#### EXERCISE INPUTS

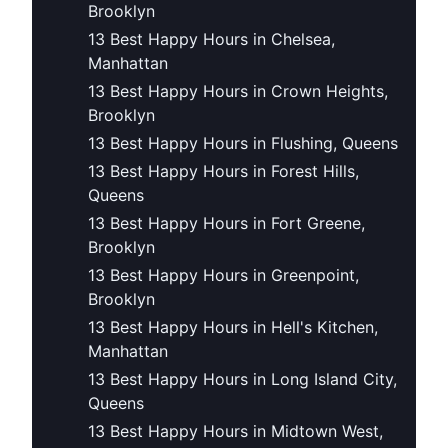
Brooklyn
13 Best Happy Hours in Chelsea,
Manhattan
13 Best Happy Hours in Crown Heights,
Brooklyn
13 Best Happy Hours in Flushing, Queens
13 Best Happy Hours in Forest Hills,
Queens
13 Best Happy Hours in Fort Greene,
Brooklyn
13 Best Happy Hours in Greenpoint,
Brooklyn
13 Best Happy Hours in Hell's Kitchen,
Manhattan
13 Best Happy Hours in Long Island City,
Queens
13 Best Happy Hours in Midtown West,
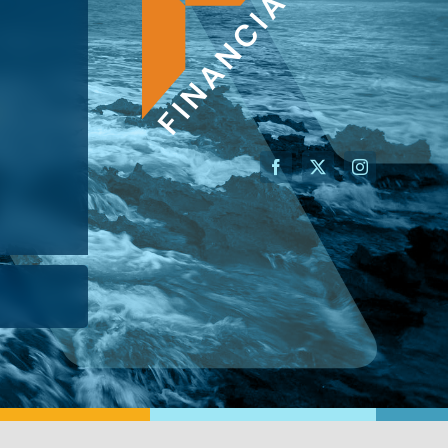
AN ADVISOR
I’M A BUSINESS OWNER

########

◆ REQUIRED ACTION: Gather every line of the material above that contains the string "Hours".

◆ RESPONSE:
13 Best Happy Hours in Chelsea,
13 Best Happy Hours in Crown Heights,
13 Best Happy Hours in Flushing, Queens
13 Best Happy Hours in Forest Hills,
13 Best Happy Hours in Fort Greene,
13 Best Happy Hours in Greenpoint,
13 Best Happy Hours in Hell's Kitchen,
13 Best Happy Hours in Long Island City,
13 Best Happy Hours in Midtown West,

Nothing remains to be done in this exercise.